Please list every club in the senior career section of the Joaquín Piquerez text.

# TEXT EXCERPT
- Opening Delimiter -

Personal information
- Full name: Joaquín Piquerez Moreira
- Date of birth: 24 August 1998 (age 28)
- Place of birth: Montevideo, Uruguay
- Height: 1.85 m (6 ft 1 in)
- Position: Left-back

Team information
- Current team: Palmeiras
- Number: 22

Youth career
- Defensor Sporting

Senior career*
- Years: Team / Apps / (Gls)
- 2017–2019: Defensor Sporting / 25 / (0)
- 2019–2020: River Plate Montevideo / 20 / (2)
- 2020–2021: Peñarol / 37 / (0)
- 2021–: Palmeiras / 175 / (10)

International career^{‡}
- 2014–2015: Uruguay U17 / 17 / (0)
- 2019: Uruguay U22 / 4 / (0)
- 2020: Uruguay U23 / 9 / (0)
- 2021–: Uruguay / 20 / (0)

= Joaquín Piquerez =

Uruguayan footballer (born 1998)

Joaquín Piquerez Moreira (born 24 August 1998) is a Uruguayan professional footballer who plays as an left-back for Campeonato Brasileiro Série A club Palmeiras and the Uruguay national team.

==Club career==
===Defensor Sporting===
Piquerez played in the youth ranks of the club Defensor Sporting, with which he debuted in the Uruguayan First Division on March 19, 2017 with Eduardo Acevedo as coach in a match against River Plate that ended in a 1–0 victory. In May, he won the Apertura tournament.

- Closing Delimiter -

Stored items

- Opening Delimiter -

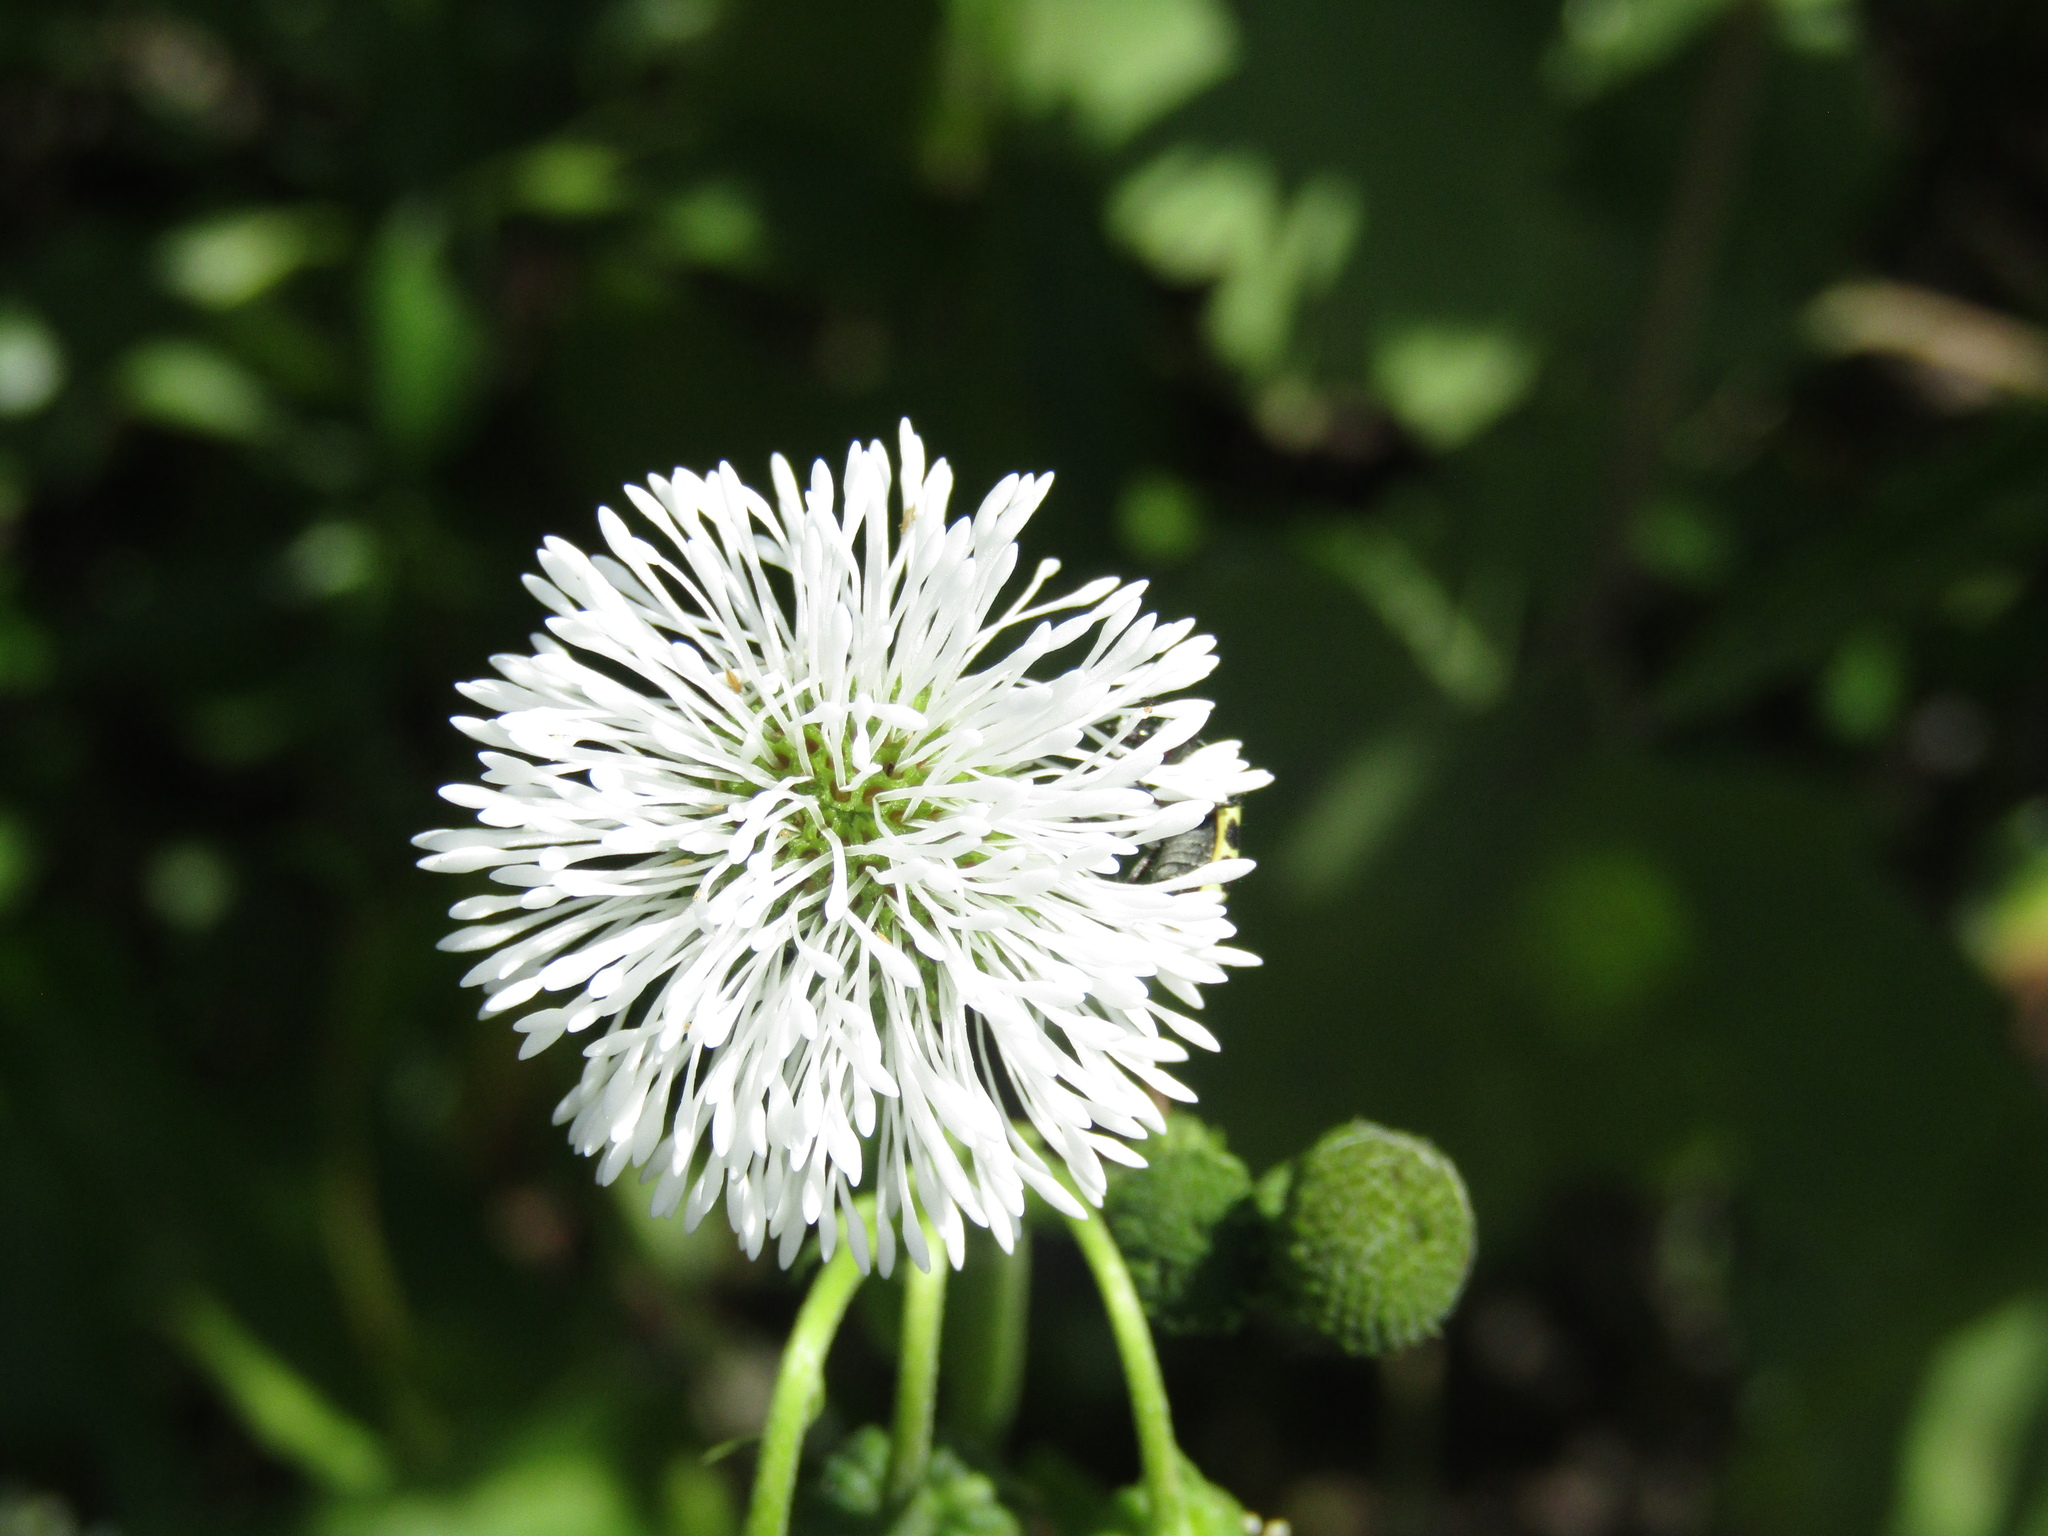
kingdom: Plantae
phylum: Tracheophyta
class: Magnoliopsida
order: Asterales
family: Asteraceae
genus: Gymnocoronis
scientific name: Gymnocoronis spilanthoides
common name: Senegal teaplant
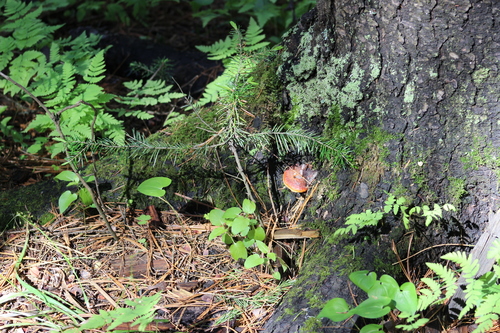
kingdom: Fungi
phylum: Basidiomycota
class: Agaricomycetes
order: Polyporales
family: Fomitopsidaceae
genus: Fomitopsis
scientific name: Fomitopsis pinicola
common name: Red-belted bracket
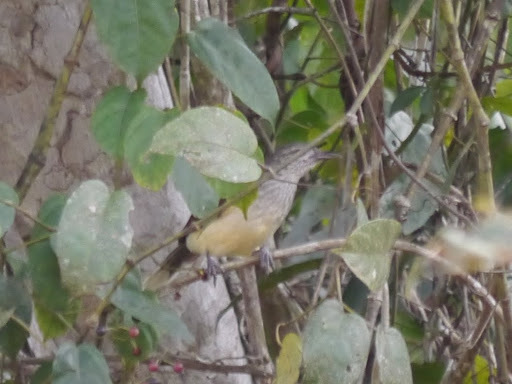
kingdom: Animalia
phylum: Chordata
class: Aves
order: Passeriformes
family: Pycnonotidae
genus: Thescelocichla
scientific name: Thescelocichla leucopleura
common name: Swamp palm bulbul
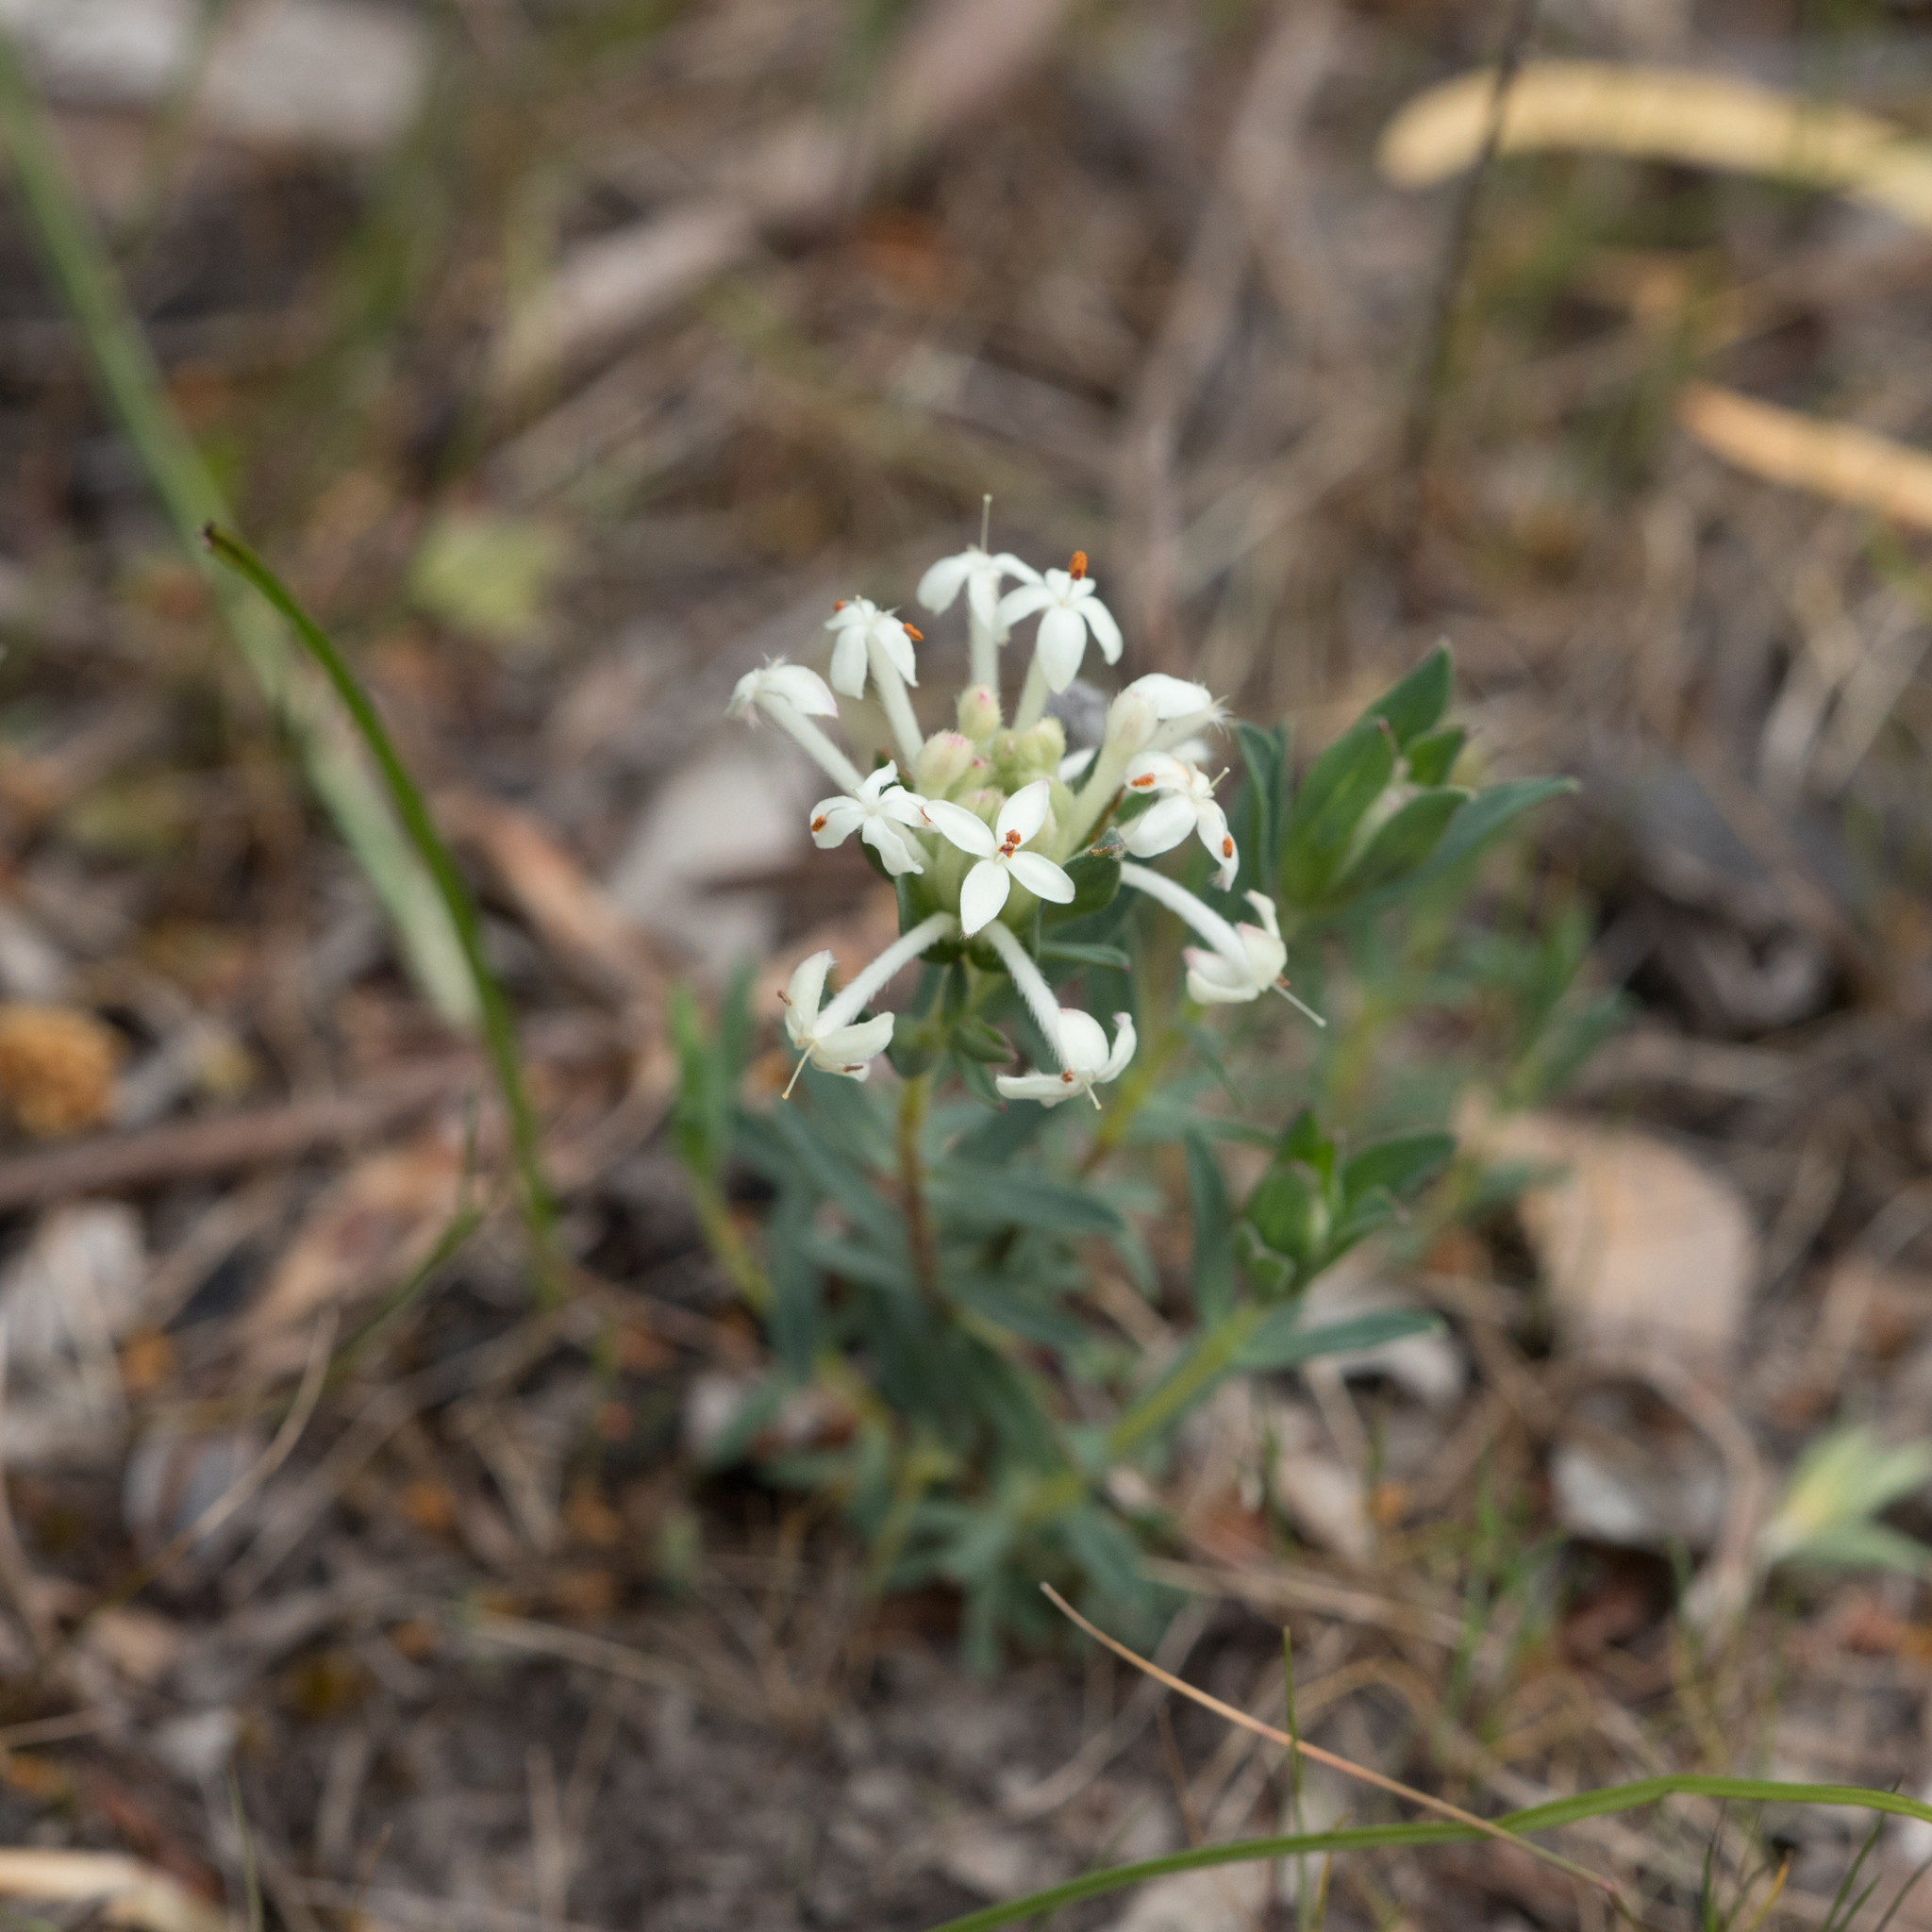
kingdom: Plantae
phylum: Tracheophyta
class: Magnoliopsida
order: Malvales
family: Thymelaeaceae
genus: Pimelea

- Closing Delimiter -

# WRITTEN SOLUTION
Defensor Sporting, River Plate Montevideo, Peñarol, Palmeiras